- Interactive map of Aslanlı Tunnel Aslanlı Tüneli

Overview
- Location: Nurdağı, Gaziantep Province, Turkey
- Coordinates: 37°09′55″N 36°40′34″E﻿ / ﻿37.16528°N 36.67611°E Aslanlı Tunnel Location of Aslanlı Tunnel in Turkey
- Status: Operational
- Route: O-52 E90 AH84

Operation
- Constructed: Tekfen
- Opened: 1999; 27 years ago
- Operator: General Directorate of Highways
- Traffic: automotive

Technical
- Length: 1,230 and 1,225 m (4,035 and 4,019 ft)
- No. of lanes: 2 x 3
- Operating speed: 80 km/h (50 mph)

= Aslanlı Tunnel =

Road tunnel in Turkey

The Aslanlı Tunnel (Aslanlı Tüneli), is a motorway tunnel constructed on the Adana–Şanlıurfa motorway in Gaziantep Province, southern Turkey.
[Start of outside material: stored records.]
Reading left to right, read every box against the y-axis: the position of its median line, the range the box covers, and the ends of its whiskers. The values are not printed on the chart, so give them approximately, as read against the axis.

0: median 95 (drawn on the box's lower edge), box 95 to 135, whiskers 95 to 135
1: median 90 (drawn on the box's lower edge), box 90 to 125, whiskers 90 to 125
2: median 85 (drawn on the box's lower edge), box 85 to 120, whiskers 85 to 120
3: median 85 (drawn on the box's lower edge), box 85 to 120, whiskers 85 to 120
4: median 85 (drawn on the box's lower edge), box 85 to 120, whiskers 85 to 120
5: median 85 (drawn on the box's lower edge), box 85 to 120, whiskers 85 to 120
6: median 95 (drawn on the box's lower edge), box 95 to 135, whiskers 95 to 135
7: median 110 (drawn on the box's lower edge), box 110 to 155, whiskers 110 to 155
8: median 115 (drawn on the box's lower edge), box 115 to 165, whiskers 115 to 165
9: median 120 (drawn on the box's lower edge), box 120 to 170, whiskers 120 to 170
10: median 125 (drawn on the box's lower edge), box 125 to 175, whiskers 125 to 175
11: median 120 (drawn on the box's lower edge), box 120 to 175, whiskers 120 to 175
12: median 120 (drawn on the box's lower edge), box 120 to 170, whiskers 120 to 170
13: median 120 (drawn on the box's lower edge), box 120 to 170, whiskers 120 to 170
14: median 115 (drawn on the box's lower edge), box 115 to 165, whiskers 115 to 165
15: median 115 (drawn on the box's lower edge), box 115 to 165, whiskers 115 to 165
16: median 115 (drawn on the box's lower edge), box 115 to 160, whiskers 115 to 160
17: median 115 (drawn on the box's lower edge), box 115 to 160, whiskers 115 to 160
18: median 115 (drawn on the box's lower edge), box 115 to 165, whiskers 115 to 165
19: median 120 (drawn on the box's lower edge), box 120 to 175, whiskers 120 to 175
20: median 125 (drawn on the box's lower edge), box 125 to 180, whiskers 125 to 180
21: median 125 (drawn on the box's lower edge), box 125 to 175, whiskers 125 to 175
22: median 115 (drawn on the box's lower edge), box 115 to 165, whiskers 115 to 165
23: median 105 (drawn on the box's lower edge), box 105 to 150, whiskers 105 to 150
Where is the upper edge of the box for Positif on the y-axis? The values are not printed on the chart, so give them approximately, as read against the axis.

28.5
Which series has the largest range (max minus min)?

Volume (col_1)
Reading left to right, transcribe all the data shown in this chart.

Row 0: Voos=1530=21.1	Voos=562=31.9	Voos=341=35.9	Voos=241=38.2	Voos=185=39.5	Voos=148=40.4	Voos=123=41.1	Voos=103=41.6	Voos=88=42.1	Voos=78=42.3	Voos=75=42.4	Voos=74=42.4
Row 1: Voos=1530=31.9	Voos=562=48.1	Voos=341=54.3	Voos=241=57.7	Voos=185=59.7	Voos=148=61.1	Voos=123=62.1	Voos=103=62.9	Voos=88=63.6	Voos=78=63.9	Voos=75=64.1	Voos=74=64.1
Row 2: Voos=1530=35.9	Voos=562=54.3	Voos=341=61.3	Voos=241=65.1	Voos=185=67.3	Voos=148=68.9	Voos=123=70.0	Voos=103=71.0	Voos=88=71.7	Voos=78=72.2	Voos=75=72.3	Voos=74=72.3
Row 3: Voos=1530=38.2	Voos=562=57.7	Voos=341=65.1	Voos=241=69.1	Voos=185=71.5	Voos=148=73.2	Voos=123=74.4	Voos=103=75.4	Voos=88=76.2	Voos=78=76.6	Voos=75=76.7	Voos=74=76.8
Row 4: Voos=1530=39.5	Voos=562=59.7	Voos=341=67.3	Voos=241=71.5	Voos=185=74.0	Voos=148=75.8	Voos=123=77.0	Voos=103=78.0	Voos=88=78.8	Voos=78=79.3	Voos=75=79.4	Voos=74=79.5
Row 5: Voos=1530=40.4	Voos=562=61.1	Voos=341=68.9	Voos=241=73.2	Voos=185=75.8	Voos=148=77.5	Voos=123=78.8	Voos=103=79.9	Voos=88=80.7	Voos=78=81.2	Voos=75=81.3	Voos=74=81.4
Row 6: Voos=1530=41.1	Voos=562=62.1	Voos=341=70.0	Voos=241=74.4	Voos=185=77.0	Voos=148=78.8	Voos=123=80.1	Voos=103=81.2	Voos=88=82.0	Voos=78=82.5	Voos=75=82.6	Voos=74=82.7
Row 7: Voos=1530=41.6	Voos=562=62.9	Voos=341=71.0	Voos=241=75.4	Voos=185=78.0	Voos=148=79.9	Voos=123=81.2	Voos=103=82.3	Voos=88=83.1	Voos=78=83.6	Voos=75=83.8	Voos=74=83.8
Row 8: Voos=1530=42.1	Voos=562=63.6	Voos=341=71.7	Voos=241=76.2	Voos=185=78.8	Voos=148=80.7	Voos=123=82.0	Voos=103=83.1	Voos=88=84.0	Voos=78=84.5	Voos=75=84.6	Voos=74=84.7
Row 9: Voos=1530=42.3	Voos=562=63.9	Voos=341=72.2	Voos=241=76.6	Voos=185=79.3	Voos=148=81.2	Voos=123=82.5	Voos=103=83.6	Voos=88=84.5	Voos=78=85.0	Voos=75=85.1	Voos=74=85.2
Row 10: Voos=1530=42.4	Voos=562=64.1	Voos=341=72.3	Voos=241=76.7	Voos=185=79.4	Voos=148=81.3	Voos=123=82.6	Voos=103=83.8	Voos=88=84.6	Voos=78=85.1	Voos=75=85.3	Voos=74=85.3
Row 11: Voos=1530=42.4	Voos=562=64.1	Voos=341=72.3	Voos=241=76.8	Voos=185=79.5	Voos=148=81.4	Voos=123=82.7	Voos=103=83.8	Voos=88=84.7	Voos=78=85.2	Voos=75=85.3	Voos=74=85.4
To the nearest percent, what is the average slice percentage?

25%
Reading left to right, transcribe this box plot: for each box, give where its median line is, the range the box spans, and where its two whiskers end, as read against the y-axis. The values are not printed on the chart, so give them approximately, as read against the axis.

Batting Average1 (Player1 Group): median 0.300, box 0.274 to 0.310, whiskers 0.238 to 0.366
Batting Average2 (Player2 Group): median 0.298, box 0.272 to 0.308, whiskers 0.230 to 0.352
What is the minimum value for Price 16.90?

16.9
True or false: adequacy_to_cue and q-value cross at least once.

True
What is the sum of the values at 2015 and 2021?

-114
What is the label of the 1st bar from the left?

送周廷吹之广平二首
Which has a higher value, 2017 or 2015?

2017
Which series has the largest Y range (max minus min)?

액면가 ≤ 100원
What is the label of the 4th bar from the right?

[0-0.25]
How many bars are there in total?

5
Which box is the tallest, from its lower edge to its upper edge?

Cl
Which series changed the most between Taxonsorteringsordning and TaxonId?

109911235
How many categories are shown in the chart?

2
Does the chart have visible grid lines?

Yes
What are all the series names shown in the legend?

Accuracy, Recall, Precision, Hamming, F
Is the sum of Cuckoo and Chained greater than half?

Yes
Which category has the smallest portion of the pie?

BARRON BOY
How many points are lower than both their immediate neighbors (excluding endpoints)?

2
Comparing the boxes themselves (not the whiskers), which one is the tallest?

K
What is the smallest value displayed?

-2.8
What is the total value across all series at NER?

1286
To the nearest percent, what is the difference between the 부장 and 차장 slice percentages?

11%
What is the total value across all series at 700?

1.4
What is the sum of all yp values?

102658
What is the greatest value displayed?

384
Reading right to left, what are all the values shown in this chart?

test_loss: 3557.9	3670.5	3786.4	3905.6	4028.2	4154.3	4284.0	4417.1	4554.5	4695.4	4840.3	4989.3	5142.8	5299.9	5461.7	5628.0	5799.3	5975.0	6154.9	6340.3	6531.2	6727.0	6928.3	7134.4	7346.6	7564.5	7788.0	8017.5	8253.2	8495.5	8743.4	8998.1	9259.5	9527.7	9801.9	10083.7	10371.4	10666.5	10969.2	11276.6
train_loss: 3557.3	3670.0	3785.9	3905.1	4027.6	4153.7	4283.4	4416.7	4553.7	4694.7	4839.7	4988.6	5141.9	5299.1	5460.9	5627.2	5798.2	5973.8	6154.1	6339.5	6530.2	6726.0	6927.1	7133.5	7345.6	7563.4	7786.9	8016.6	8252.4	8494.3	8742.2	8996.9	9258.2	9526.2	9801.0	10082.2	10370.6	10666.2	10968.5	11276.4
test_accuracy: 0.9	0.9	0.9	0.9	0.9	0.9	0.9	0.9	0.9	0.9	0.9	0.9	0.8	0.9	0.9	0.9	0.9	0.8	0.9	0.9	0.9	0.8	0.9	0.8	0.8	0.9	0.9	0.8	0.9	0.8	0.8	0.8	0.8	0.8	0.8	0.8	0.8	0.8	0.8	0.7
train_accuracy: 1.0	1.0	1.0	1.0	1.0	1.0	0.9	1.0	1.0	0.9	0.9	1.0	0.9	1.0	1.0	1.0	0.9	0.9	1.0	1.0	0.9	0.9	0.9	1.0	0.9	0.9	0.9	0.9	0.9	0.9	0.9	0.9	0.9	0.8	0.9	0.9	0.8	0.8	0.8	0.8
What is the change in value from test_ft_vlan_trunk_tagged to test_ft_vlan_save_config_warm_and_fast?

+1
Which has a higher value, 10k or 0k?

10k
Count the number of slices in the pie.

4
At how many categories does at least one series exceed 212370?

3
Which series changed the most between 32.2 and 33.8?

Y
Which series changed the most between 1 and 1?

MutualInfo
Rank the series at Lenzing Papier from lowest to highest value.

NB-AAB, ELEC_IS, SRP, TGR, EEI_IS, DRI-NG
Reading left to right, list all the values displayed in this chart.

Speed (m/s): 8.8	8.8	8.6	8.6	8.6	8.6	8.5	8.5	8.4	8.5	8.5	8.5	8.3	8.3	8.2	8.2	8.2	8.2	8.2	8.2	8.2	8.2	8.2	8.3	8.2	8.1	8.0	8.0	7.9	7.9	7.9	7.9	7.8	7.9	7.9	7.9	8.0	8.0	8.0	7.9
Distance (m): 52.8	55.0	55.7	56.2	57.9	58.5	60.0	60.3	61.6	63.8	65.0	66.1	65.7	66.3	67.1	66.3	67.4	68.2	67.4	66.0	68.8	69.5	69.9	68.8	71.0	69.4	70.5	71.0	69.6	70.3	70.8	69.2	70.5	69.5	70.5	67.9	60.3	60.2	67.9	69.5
It is situated close to the provincial border of Gaziantep to Osmaniye in Nurdağı district. The 1230 and 1225 m-long twin-tube tunnel carrying three lanes of traffic in each direction follows the Kızlaç Tunnel in northeast direction. Dangerous goods carriers are not permitted to use the tunnel.

The tunnel was constructed by Tekfen in New Austrian Tunnelling method (NATM).